В штабе меня приветливо встретил начальник разведки полка майор
Емельянов. Нашему взводу – стало быть, и мне – он был прямой начальник, знал каждого из нас насквозь, о каждом заботился – и каждого понемногу тиранил. Во всяком случае, любил показать свою власть, хотя делал это не с ожесточением, а просто из чувства юмора.
Так случилось и на этот раз. Поговорив со мною по-отечески, он было уже отпустил меня в казарму, как вдруг спохватился и окликнул:
– Рахлин! А ты, однако, знаешь ли, – сказал он, по-волжски, по-нижегородски сразу и акая, и окая, – ведь у нас в гарнизоне солдаты теперь не ходят, а бегают!
Знакомые бесенята заблестели в его глазах.
– Товарищ майор, я слышал, да как-то… не верится!
– То есть как это "не верится"? – весело ужаснулся майор, и бесенята в его зрачках возликовали, предвкушая забаву. – А ну: крру-гом! Бе-е-гом… марш!
Что оставалось делать? Я знал повадки майора Емельянова: шутки шутками, а посадит всерьез! Мне же, как я только что объяснил, никак нельзя было попадать на "губу": не допустят до экзаменов, и надо будет служить еще год… Пришлось побежать. Дорога в казармы – метров триста – насквозь просматривалась от штаба, я бежал – и оглядывался: чертяка майор, глядя мне вслед, помирал со смеху…
Через несколько дней приказ бегать отменили – заехавший в
Чернятино командир дивизии спросил у начальника гарнизона:
– А чего это у тебя солдаты бегают, как соленые зайцы?
Полковник Пупин принялся было объяснять:
– Да это я в развитие приказа главнокомандующего сухопутными войсками…
Но генерал сказал тихо и жестко:
– Отменить!
Зато сам командующий сухопутными войсками маршал Советского Союза
Родион Малиновский свой приказ развил в полную силу.

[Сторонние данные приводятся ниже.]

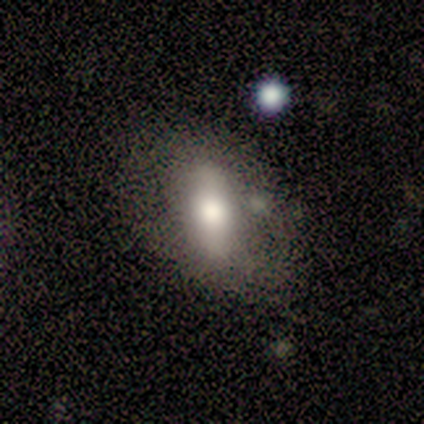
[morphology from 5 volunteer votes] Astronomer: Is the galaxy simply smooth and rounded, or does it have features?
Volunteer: smooth — 100%.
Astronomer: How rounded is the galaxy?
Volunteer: in between — 100%.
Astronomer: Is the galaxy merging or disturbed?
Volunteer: none — 60%.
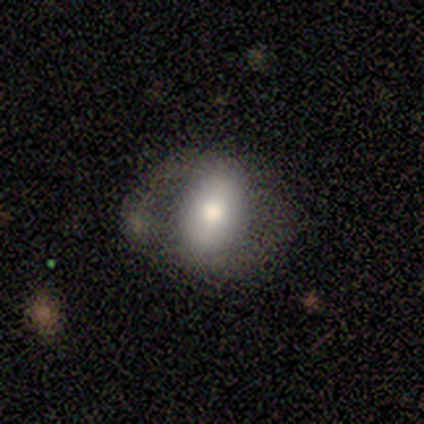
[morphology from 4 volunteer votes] A smooth galaxy with no disk features (75%) that is in between round and cigar-shaped (100%). Merging: minor disturbance (50%).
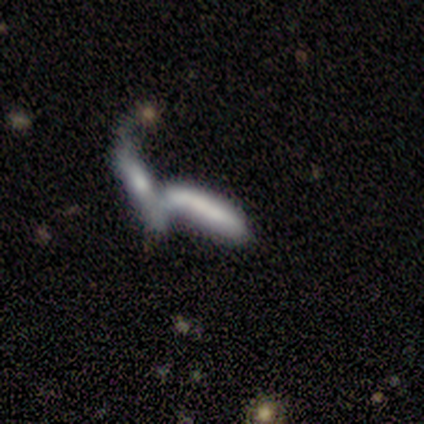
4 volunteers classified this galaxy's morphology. Overall: smooth (75%). How rounded: cigar-shaped (100%). Merging: merger (75%).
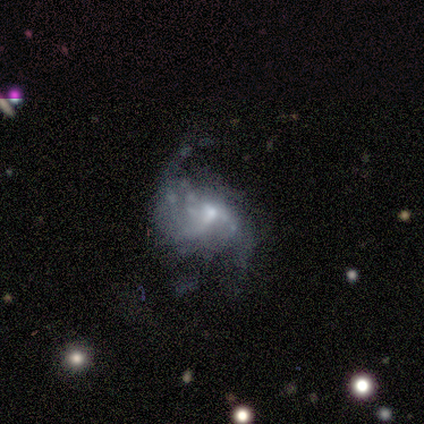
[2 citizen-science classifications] featured or disk 50% (tied), star or artifact 50% (tied), smooth 0%. Down the decision tree: edge-on disk — no (100%); bar — no (100%); spiral arms — no (100%); bulge size — small (100%); merging — minor disturbance (100%).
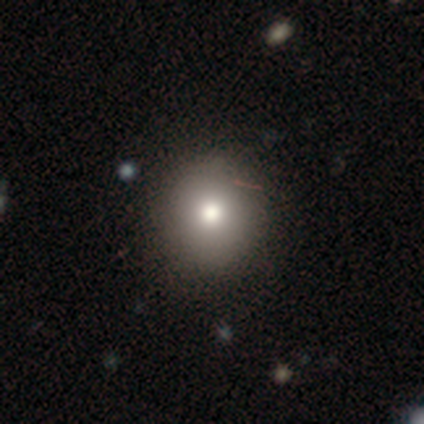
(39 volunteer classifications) Smooth or featured?
  - smooth: 69% *
  - featured or disk: 15%
  - star or artifact: 15%
How rounded?
  - round: 93% *
  - in between: 4%
  - cigar-shaped: 4%
Merging?
  - none: 82% *
  - minor disturbance: 15%
  - merger: 3%
  - major disturbance: 0%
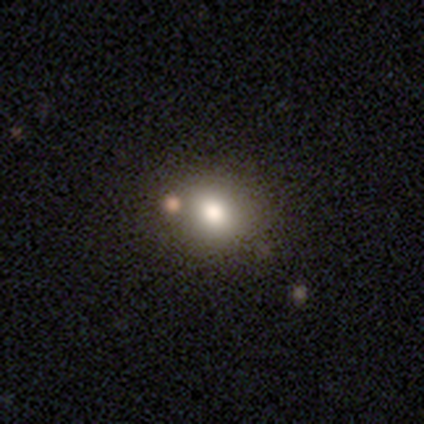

Маршал был хорошо известен воинам-дальневосточникам, о его строгом и резком нраве рассказывали легенды. Например, в батальоне связи хранили воспоминание о том, как маршал посетил солдатскую столовую, когда командовал Дальневосточным военным округом. Он вошел на кухню, приблизился к котлу, в котором, распространяя приятный аромат, кипел-бурлил великолепный, наваристый борщ. На ступеньках у котла стоял в позе "Чего изволите?" один из поваров.